After 25 Years, King Will Hang Up His Suspenders
Larry King says he's stepping down this fall from the prime-time show that has anchored CNN's lineup for 25 years. Larry King Live has been suffering in the ratings recently, and there's been speculation about King's future.
MARY LOUISE KELLY, host:
Larry King has been a primetime fixture for the past quarter century on CNN. Last night, though, he told viewers he's going to retire from his nightly show this fall. King's ratings had flagged in recent years, but as NPR's David Folkenflik reports, his departure will still leave a big gap.
DAVID FOLKENFLIK: Larry King has been married eight times to seven women, but he has been most notably wedded to cable news pioneer CNN. And you could just hear the regret in his voice last night.
(Soundbite of TV show, "Larry King Live")
Mr. LARRY KING (TV show host): Good evening. Before I start the show tonight I want to share some personal news with you. Twenty-five years...
FOLKENFLIK: Early on, his CNN show relied on friends, such as Jackie Gleason, Frank Sinatra and Nancy Reagan. "Larry King Live" became a home for some serious discussion of world affairs with presidents, diplomats and experts, and for a lot of minor celebrity scandals.
Over time, "Larry King Live" became a vital stop on contrition tours and book junkets. Here, he pressed former President Bill Clinton to talk about his affair with Monica Lewinsky.
(Soundbite of TV show, "Larry King Live")
Mr. KING: You did it because it was there. A lot of people - I think we need some elaboration...
President BILL CLINTON: Yeah, because it wasn't...
Mr. KING: ...because people are taking that...
President CLINTON: Wrongly.
Mr. KING: ...wrongly.
President CLINTON: I think everybody...
Mr. KING: What does it mean?
President CLINTON: ...everybody who reads it in the book will see that I was rebuking myself.
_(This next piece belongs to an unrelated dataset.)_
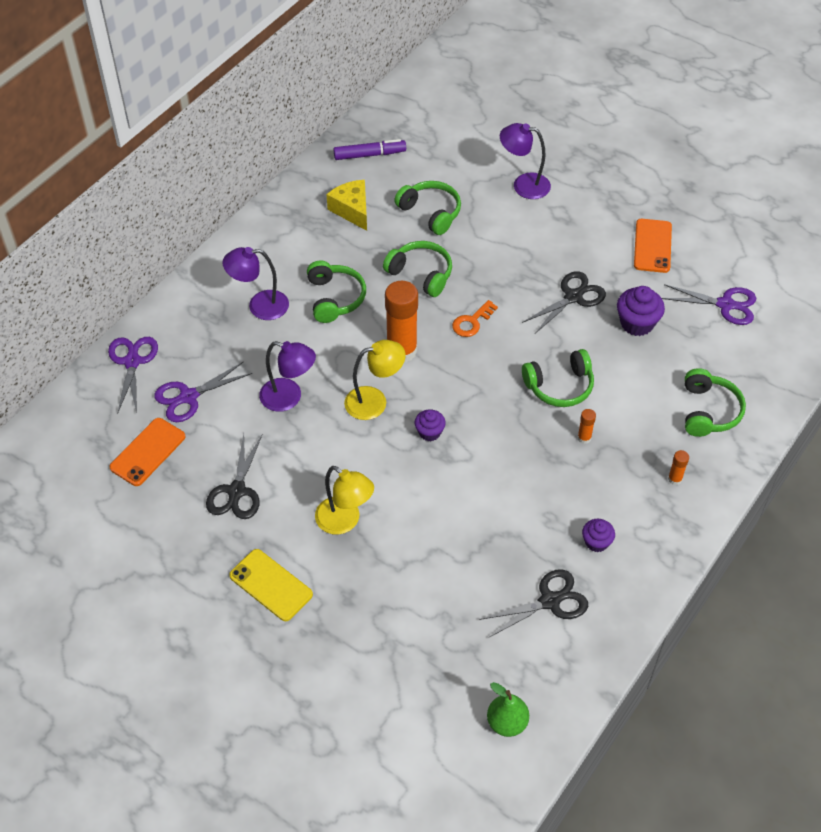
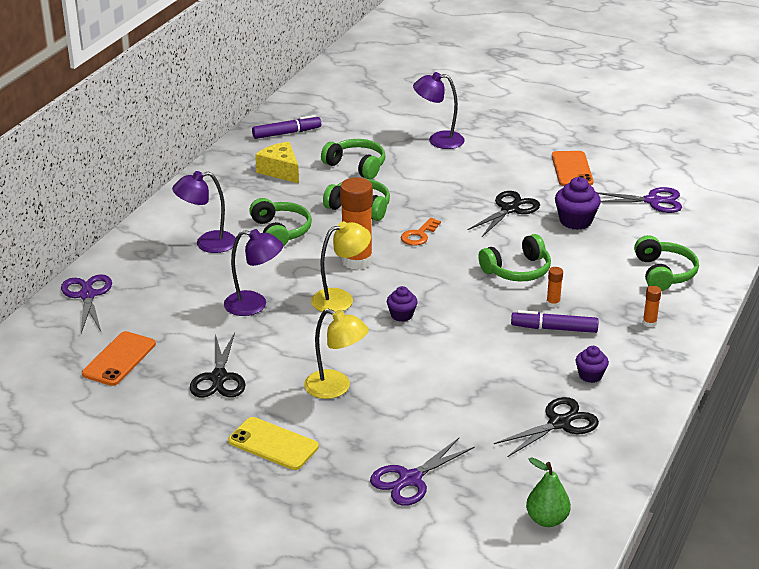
camera: 10 degrees left, 20 degrees down
purple scissors [154,361,252,422] -> purple scissors moved to [370,438,475,506]
none -> purple marker [511,310,599,333]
FOLKENFLIK: King never placed much value on preparing for his shows. In 2006, he described for me the technique he honed during years on local radio.
Mr. KING: There was nothing prearranged. It was totally off the top and off the cuff. And my style would be I ask short questions. I rarely ask a two-sentence question.
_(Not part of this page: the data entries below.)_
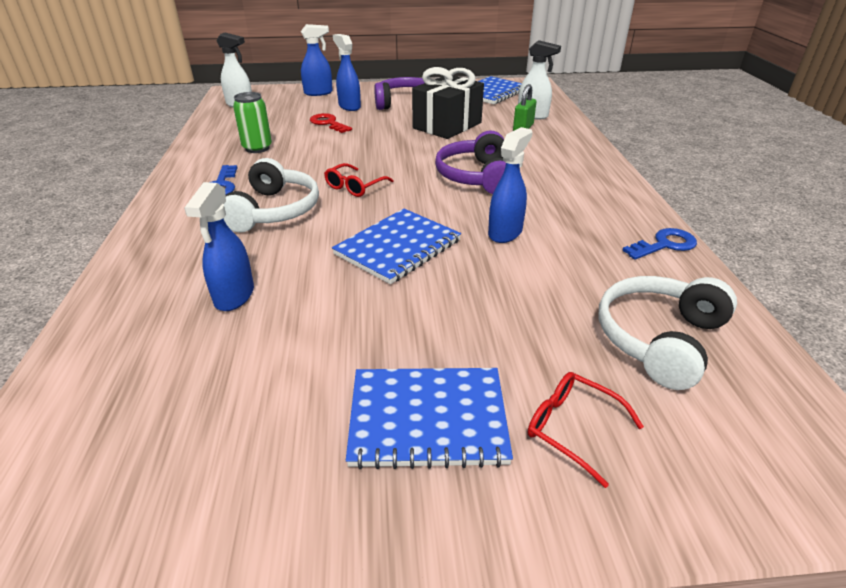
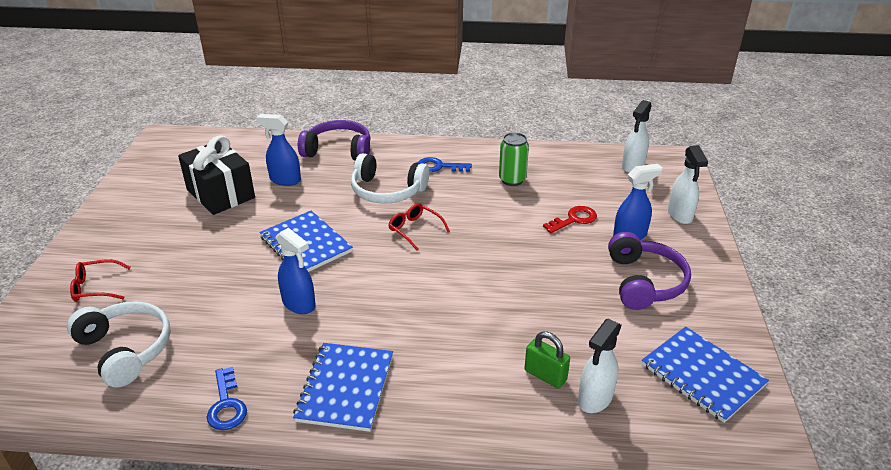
camera: 100 degrees right, 0 degrees up
blue spray bottle [301,24,333,96] -> white spray bottle [668,145,708,224]
blue notebook [346,368,513,469] -> blue notebook moved to [293,343,393,432]
black gift [412,67,484,139] -> black gift moved to [178,135,255,215]
purple headphones [435,130,506,194] -> purple headphones moved to [298,120,371,161]
red glasses [528,372,644,488] -> red glasses turned 150 degrees counterclockwise [70,259,131,302]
FOLKENFLIK: Last night, he looked back.
(Soundbite of TV show, "Larry King Live")
Mr. KING: I'm incredibly proud that we recently made the Guinness Book of World Records for having the longest running show, with the same host, in the same time slot, on the same network.
FOLKENFLIK: Yet, ratings at CNN have dropped sharply, across the board. Former 8 p.m. anchor Campbell Brown recently quit, saying she could not beat the ideological and bombastic appeals of Keith Olbermann of MSNBC and Bill O'Reilly of Fox News.
NBC News President Steve Capus oversees MSNBC. He says CNN's flagging fortunes mark a real shift.
Mr. STEVE CAPUS (MSNBC): If you think about what's going on in our world right now, everything from wars on a couple of different fronts, a recession, that absolute disaster down in the Gulf - this is a time, when traditionally, CNN would've been cleaning up. Now what we see is, the audience is not going to them.
FOLKENFLIK: King's own ratings are at record lows. Some television executives thought the 76-year-old King had lost focus and should have already been eased out. But Jonathan Klein, president of CNN's domestic network, tells NPR that King simply looked back at his tenure and made his own call.
Mr. JONATHAN KLEIN (President, CNN): And we do take a long view here and we don't make kneejerk decisions, especially about somebody who is an icon, based on a few month's worth of ratings. That would be ludicrous.
FOLKENFLIK: Yet, Klein acknowledges CNN now has the chance to reinvent its nightly lineup.
Mr. KLEIN: We all have to evolve. But what we will always strive to be known for is real reporting, incisive analysis and informed opinion.
FOLKENFLIK: Campbell Brown will be replaced at 8 PM by the crusading and disgraced former Democratic governor Elliott Spitzer. He'll be paired with the Pulitzer Prize-winning conservative columnist Kathleen Parker.
As for King, he says he'll continue until this fall and then appear periodically on the network. No replacement has been named, but King says he's pulling for another radio host - Ryan Seacrest of "American Idol."
David Folkenflik, NPR News, New York.